I’m not gonna claim that my Indian cooking is the most authentic in the world—I’m not grinding my own whole spices here—but it’s tasty and pretty easy to make. If you don’t have the spices I listed, check out the bulk spice bins at your local Whole Foods or other healthy market. Buying just a few teaspoons in bulk is waaaay cheaper than spending like $12 on a whole container if you don’t think you’re going to be using it frequently.

In my opinion the Indian food experience isn’t complete without some delicious naan to sop up all the sauce, if you want to make this one vegetarian, never fear, just don’t include the chicken.

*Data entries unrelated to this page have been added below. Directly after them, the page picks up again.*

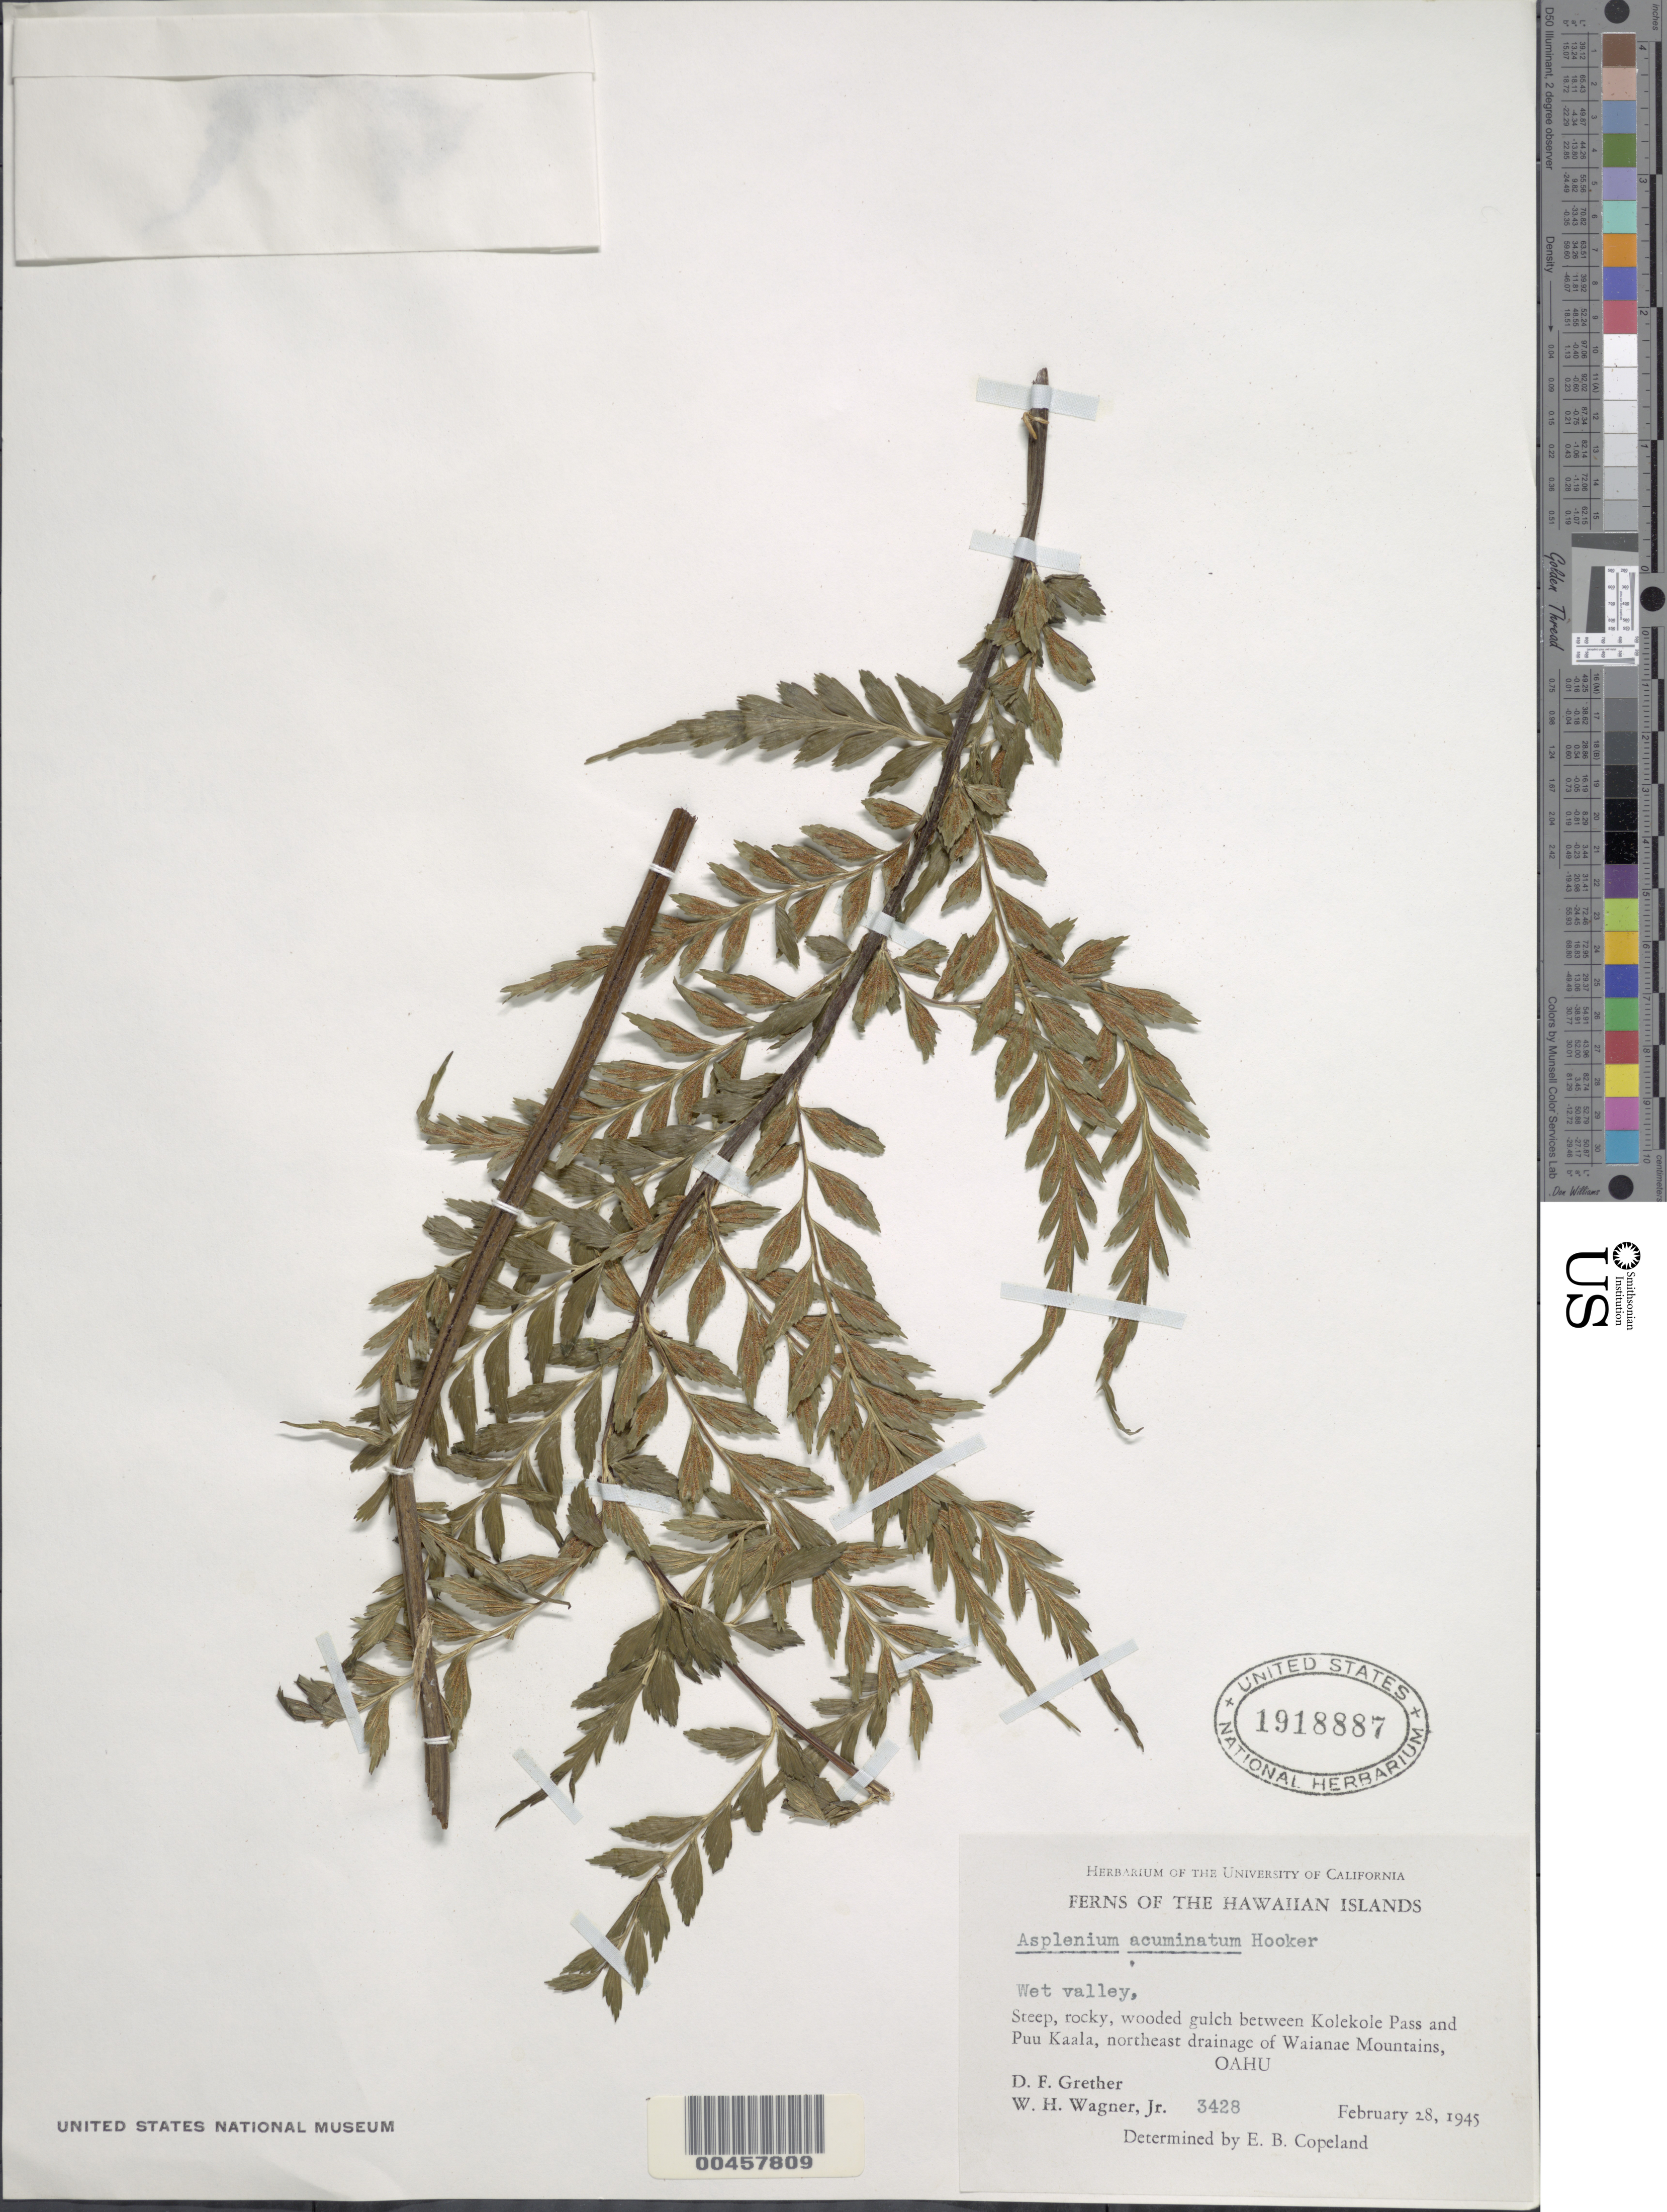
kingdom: Plantae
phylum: Tracheophyta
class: Polypodiopsida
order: Polypodiales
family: Aspleniaceae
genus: Asplenium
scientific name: Asplenium acuminatum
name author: Hook. & Arn.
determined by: Copeland, E. B.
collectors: D. F. Grether & W. H. Wagner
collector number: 3428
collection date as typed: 28 Feb 1945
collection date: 1945-02-28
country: United States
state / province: Hawaii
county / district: Honolulu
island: Oahu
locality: Gulch between Kolekole Pass and Puu Kaala, northeast drainage of Waianae Mountains.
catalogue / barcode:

Spicy Indian Chicken Curry
2 tbsp coconut oil
2 chicken breasts, cut into bite-sized pieces
1 28oz can crushed tomatoes
2-3 cloves garlic, minced
1 yellow onion, chopped
1 cup broccoli florets
1/2 cup peas
any of your other favorite vegetables you’d like to include! I threw in a red bell pepper I needed to use up.
1 cup plain yogurt (I used nonfat but feel free to use lowfat, Greek, etc.)
1 tsp garam masala
1 tsp powdered ginger
1 tsp cumin
1 tsp tumeric
1 tsp coriander
1/2 tbsp cayenne (or less, if you don’t like it as spicy)
2 tbsp curry powder

Indian Curry-2

Heat up one tablespoon of the coconut oil in a small skillet and brown your chicken breast until it’s just cooked through, about 10-15 minutes depending on how big your pieces are. Take out the chicken and set aside. Warm up the other tablespoon of oil over medium heat in a large saute or saucepan and throw in your onions and garlic. Stirring to make sure the garlic doesn’t burn, heat until the onions turn translucent, 5 minutes or so.

Add in all the spices and brown them in the coconut oil along with the onions and garlic. This should smell terrific! Add the chicken and vegetables and pour the can of tomatoes over them. Bring everything to a simmer and let it cook together until the veggies are tender (but not mushy!). Stir in your yogurt and give it a taste—feel free to add additional spices to fit your preferences .

Serve your curry over a scoop of jasmine rice with a piece of naan on the side!